Quantiply Corporation
Full-time
On-site
San Jose, California, United States
AI and Machine Learning

Company Description

Did you know that Money Laundering is a primary enabler of criminal activity like drug trafficking, smuggling, terrorism, and corruption around the world with an estimated $2.3 Trillion laundered annually? Criminals are becoming more and more sophisticated in rapidly innovating new ways to launder money and current methods of detecting money laundering are antiquated and ineffective. Quantiply’s Sensemaker application suite and platform solutions use AI and machine learning algorithms to identify money laundering and other criminal activities and automatically recommend mitigation strategies and actions. If you are looking for an opportunity to work on complex business problems using the latest AI and Machine Learning technologies, work with best and brightest in crafting innovative solutions while making a positive impact on society, Quantiply is the place for you.

Job Description

We’re looking for software engineers with experience in machine learning and artificial intelligence. You will be embedded as part of a team that collaborates with researchers on conceiving, researching, and prototyping new machine learning techniques and use cases with the goal of driving Quantiply’s growth in the Anti-Money Laundering space.

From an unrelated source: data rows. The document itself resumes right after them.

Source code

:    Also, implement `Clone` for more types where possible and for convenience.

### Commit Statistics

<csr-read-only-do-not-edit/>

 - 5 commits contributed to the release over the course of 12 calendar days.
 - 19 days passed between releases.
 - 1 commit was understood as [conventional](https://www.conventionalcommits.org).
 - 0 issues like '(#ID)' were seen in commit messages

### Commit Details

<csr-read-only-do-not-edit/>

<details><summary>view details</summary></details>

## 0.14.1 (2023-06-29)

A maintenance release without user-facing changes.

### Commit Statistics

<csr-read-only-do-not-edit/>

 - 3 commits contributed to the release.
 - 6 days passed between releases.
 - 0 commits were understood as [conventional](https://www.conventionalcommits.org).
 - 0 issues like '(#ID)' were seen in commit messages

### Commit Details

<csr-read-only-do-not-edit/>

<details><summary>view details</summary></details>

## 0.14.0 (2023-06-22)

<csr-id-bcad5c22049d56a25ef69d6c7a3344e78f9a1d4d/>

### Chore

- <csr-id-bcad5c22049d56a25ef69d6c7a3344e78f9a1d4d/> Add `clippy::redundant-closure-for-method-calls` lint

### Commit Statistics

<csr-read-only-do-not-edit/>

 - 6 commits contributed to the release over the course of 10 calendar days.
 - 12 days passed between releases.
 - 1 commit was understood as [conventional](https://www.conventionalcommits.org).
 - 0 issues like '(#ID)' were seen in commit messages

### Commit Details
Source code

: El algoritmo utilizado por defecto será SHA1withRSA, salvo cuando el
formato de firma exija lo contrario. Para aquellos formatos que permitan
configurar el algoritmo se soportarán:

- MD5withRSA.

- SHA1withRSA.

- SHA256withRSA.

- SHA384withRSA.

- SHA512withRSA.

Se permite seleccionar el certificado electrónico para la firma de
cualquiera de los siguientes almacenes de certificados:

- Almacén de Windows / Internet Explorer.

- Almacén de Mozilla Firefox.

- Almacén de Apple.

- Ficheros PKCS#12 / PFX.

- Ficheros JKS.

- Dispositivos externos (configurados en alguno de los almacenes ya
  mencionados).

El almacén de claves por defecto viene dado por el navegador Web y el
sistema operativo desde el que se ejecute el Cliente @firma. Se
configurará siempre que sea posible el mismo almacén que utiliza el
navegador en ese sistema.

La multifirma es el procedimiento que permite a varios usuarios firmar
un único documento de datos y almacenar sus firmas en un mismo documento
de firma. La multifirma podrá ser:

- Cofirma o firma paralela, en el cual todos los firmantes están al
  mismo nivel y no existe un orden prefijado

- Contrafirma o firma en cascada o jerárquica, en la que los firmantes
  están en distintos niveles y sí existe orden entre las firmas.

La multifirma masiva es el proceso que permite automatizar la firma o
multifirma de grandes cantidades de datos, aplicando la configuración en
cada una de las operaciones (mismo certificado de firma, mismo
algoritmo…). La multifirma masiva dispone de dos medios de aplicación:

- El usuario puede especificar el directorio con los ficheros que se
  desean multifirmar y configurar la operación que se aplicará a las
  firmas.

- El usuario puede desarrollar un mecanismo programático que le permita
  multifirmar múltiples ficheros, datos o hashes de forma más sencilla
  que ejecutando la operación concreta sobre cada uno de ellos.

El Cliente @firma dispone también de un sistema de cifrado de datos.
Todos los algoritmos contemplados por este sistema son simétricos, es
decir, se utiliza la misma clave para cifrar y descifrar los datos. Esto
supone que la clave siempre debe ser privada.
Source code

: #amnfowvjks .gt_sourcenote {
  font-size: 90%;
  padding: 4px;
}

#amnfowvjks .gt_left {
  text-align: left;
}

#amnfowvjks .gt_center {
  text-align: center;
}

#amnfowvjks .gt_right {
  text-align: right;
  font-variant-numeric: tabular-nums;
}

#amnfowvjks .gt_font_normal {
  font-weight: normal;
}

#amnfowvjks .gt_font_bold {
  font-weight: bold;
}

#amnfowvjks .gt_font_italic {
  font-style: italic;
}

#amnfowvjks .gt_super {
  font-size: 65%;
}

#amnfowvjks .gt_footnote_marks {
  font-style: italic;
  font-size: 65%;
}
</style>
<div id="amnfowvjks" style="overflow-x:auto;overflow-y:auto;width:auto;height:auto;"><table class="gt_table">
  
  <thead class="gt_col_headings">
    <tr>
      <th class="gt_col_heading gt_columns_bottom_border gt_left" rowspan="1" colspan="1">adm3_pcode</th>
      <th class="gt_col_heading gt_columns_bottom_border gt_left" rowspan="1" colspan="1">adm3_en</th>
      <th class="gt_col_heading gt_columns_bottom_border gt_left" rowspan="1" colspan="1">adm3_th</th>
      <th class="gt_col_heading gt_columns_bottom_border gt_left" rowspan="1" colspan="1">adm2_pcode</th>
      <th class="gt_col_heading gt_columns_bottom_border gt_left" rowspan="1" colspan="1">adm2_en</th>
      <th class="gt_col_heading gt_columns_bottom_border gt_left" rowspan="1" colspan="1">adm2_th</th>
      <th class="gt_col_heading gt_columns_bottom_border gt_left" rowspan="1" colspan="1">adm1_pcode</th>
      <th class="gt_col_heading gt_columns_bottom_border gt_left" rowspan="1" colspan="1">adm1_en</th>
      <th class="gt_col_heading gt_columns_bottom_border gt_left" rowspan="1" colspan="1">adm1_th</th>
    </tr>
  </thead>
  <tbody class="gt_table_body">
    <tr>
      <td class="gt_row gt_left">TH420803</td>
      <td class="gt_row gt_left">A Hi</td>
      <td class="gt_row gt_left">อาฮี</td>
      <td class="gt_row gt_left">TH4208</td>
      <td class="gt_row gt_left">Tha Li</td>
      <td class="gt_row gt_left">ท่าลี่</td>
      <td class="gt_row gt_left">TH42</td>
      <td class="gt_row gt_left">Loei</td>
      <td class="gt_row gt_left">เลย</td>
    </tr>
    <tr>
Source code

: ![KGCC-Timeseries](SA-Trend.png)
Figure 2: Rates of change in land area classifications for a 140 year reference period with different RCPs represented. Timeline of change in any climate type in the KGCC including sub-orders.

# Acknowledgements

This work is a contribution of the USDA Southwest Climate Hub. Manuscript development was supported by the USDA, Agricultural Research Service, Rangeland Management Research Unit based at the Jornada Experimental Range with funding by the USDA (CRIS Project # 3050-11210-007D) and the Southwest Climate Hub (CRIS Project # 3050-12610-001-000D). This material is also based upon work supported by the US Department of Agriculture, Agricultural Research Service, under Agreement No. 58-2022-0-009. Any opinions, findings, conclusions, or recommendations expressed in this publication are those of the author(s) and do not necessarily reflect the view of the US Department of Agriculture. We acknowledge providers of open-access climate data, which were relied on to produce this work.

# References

Ideal candidates will have a good understanding of state-of-the-art techniques in machine learning and deep learning, performance optimization, and benchmarking, along with a strong understanding of high-performance computer architecture. Candidates must also possess strong verbal and written communication skills and the demonstrated ability to work in a demanding team-oriented environment.

Responsibilities:

  • Develop highly scalable deep learning, reinforcement learning and bayesian models.
  • Support research projects by providing innovative designs for end-to-end Machine Learning systems.
  • Optimize performance of complex machine learning systems. Exploit modern parallel environments.
  • Design and develop software libraries.
  • Partner with Product and Engineering teams to explore new opportunities.
  • Influence product features and product roadmap through exploratory analysis.
  • Report and present software developments verbally and in writing.

Qualifications

Minimum qualifications:

  • PhD in computer science, machine learning, electrical engineering, mathematics, or equivalent pracitical experience.
  • Strong knowledge and experience in Python, Docker and Kubernetes.
  • Working experience in Tensorflow.
  • Working experience with distributed software architecture.
  • Knowledge of machine learning and statistics.

Preferred qualifications:

  • Strong experience in Tensorflow or similar frameworks.
  • Strong experience with concurrent and distributed software architecture.
  • Experience with Hadoop.
  • Experience with C++/Java/Scala.

Additional Information

All your information will be kept confidential according to EEO guidelines.